Tamika Walker Kelly, President of the North Carolina Association of Educators is committed to advancing the cause of public education.
The North Carolina Association of Educators (NCAE) is North Carolina’s largest professional employee organization and NCAE’s members work at every level of education—from pre-school to university graduate programs.
Substantial caught up with the organization’s president Tamika Walker Kelly to talk about her journey as an educator and why she is passionate about ensuring quality public education across our state.
The Lumberton native who spent her childhood in Fayetteville, NC, has been a public school educator for the past 15 years, teaching as an elementary school music specialist at Morganton Road Elementary in Fayetteville, until becoming the NCAE president.
SM: Tell us what led you to want to become an educator?
TWK: I’ve always wanted to be a teacher. When I was smaller, maybe five or six, I wanted to be a kindergarten teacher or a famous singer.
My mom was a librarian. She worked in the public library of Robeson County, and I just fell in love with school. I loved my teachers, I liked “playing school” and all that stuff. It wasn’t until high school that I for sure knew I wanted to be a music teacher. My choral teacher, Michelle McNair was the person I was enamored with, I wanted to be a music teacher just like her.
She went to East Carolina so I was like, I’m going to ECU too. I applied to the School of Music, went to ECU to get my Bachelor’s of Music Education, and I decided to come back home to Fayetteville to teach. I started my career at Morganton Road Elementary School and I taught there the whole time until I became NCAE president.
SM: What would you say is one of the most important traits to have if you want to be an educator?
TWK: One thing that’s really important to be a successful and effective educator in my opinion is to be reflective. The needs of our students who come into our classrooms change on a day-to-day basis, and they definitely change on a year-to-year basis. So learning how to refine and craft your practice, being open and willing to learn new skills to adjust will help you be or become a successful educator.
Also, you have to know your kids and know your community. There are a number of different ways to connect and build those relationships with them. You can’t do that if you’re only stuck teaching one type of way—if you have one type of mind frame or if you only have one certain set of skills. So being a reflective learner, being a forever learner, as I call it allows you to be a successful educator. I consider myself a forever learner.
SM: Tell us a little more about the North Carolina Association of Educators (NCAE), how long has it been around, and what actually led you to want to become the president?
TWK: So this is actually one of my favorite things to talk about. The North Carolina Association of educators also known as NCAE is the largest professional organization for public school workers in the state.
So when we talk about public school workers, we’re not talking just about teachers. We’re talking about bus drivers, custodians, superintendents, administrators, every single human who works in a public school building.
The history of our organization is one that I am most proud of. So the organization in its current iteration has been around since 1970. We are celebrating our 52nd year in existence. But it actually has roots that go all the way back to the 1800s.

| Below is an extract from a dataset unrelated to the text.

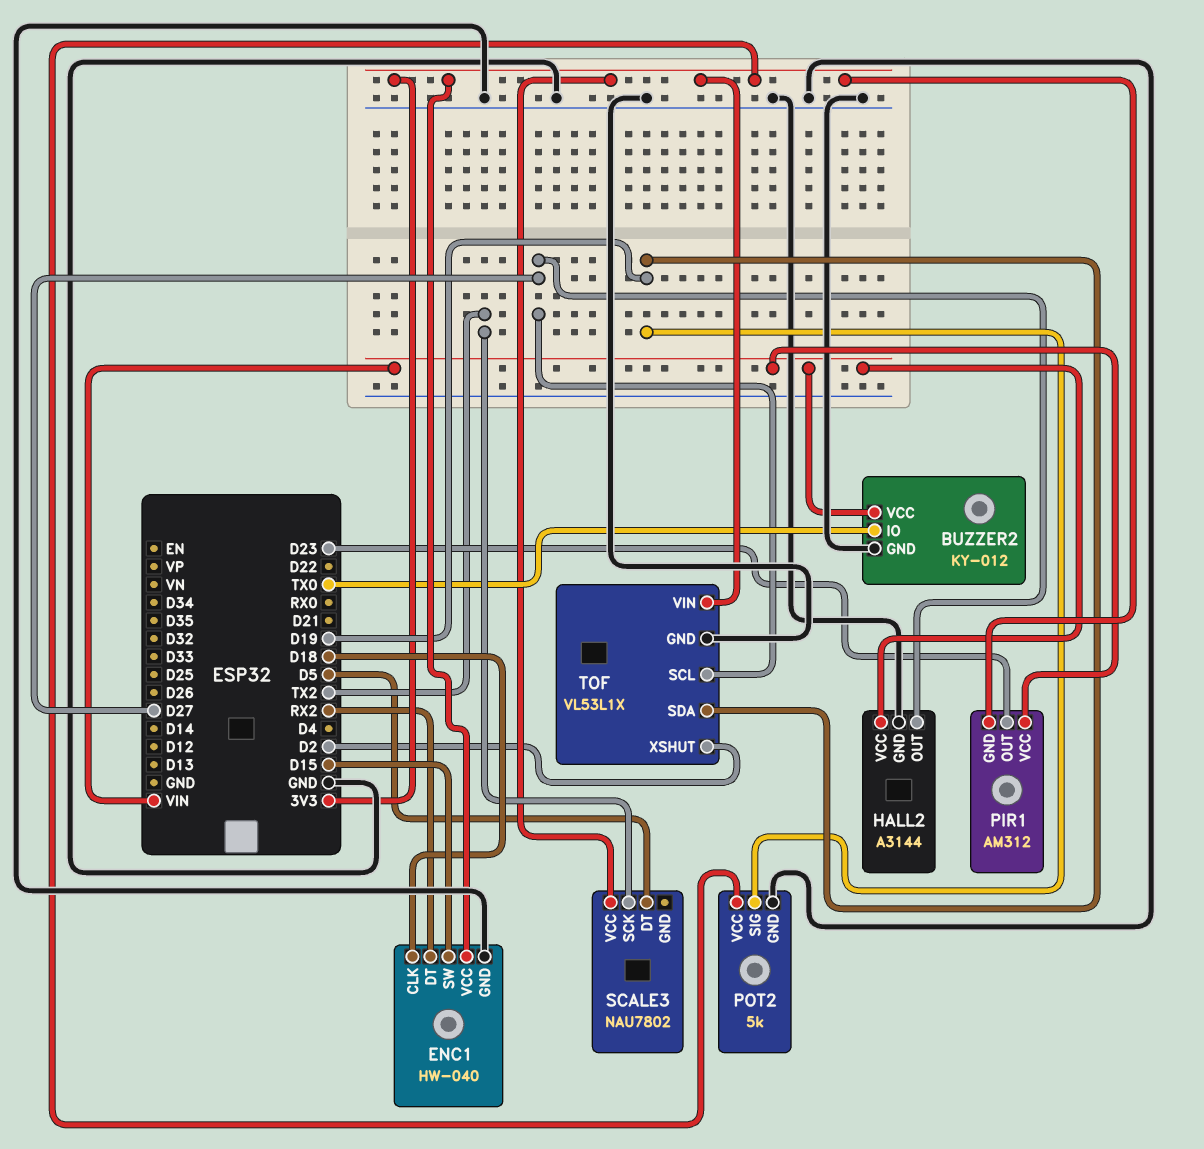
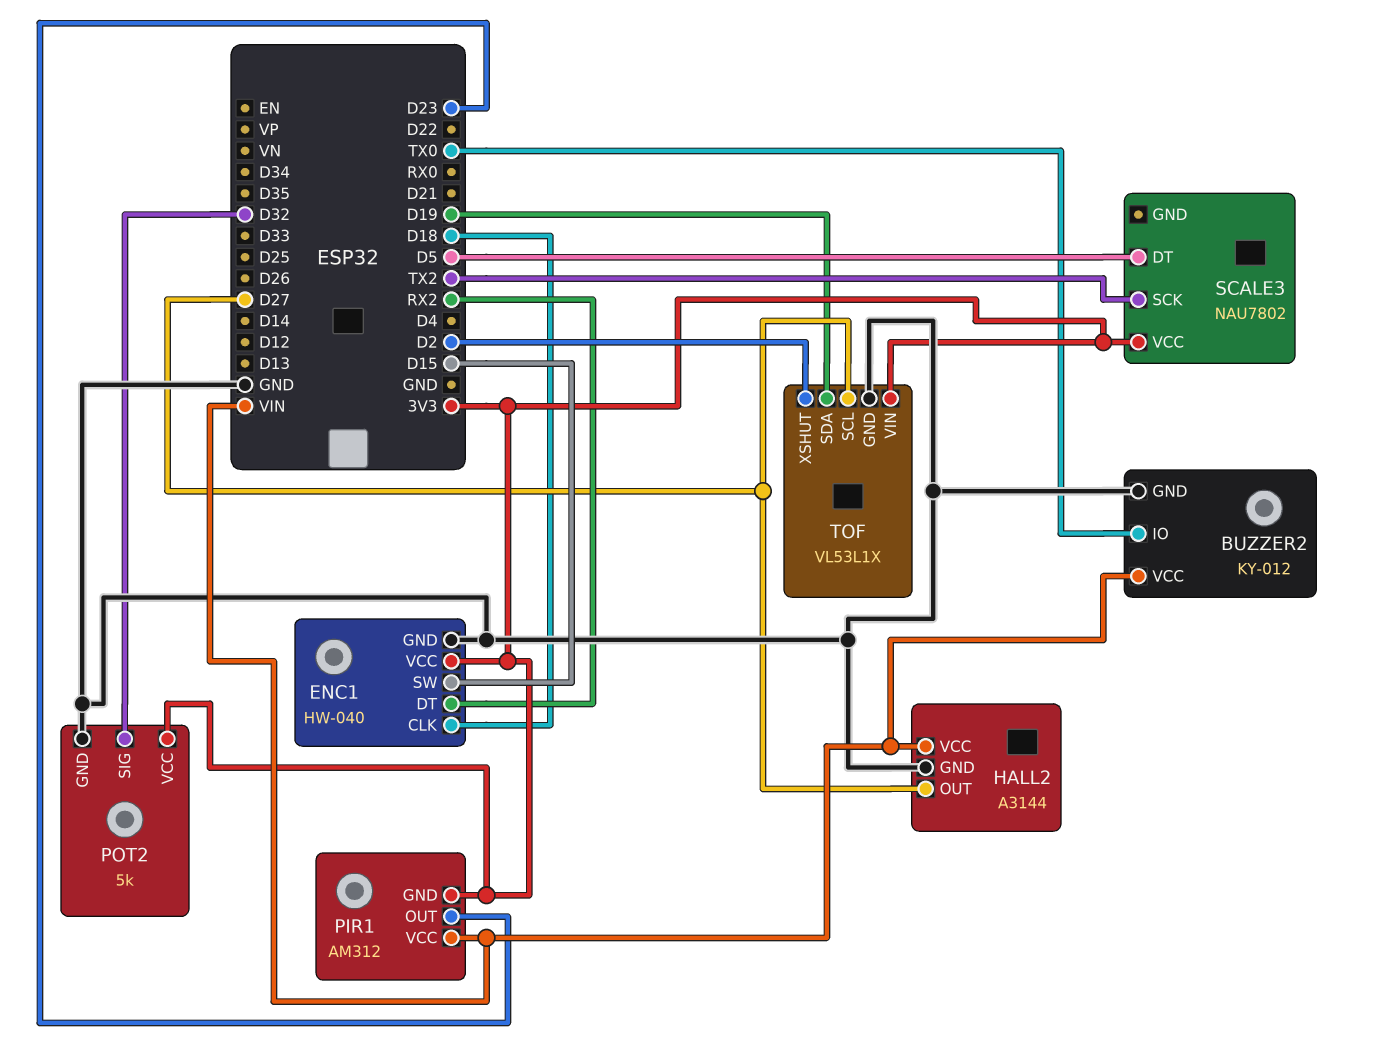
POT2 pin SIG: D19 -> D32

NCAE is the merger of two teacher organizations in the state of North Carolina, the North Carolina Education Association NCAE, which was primarily white educators in the state of North Carolina, and the North Carolina Teachers Association, which was the black educator organization—and those two organizations merged on July 1 of 1970 to create NCAE so we have been on the forefront of public education issues for more than a century. We have led the charge as this iteration of this organization for more than 50 years.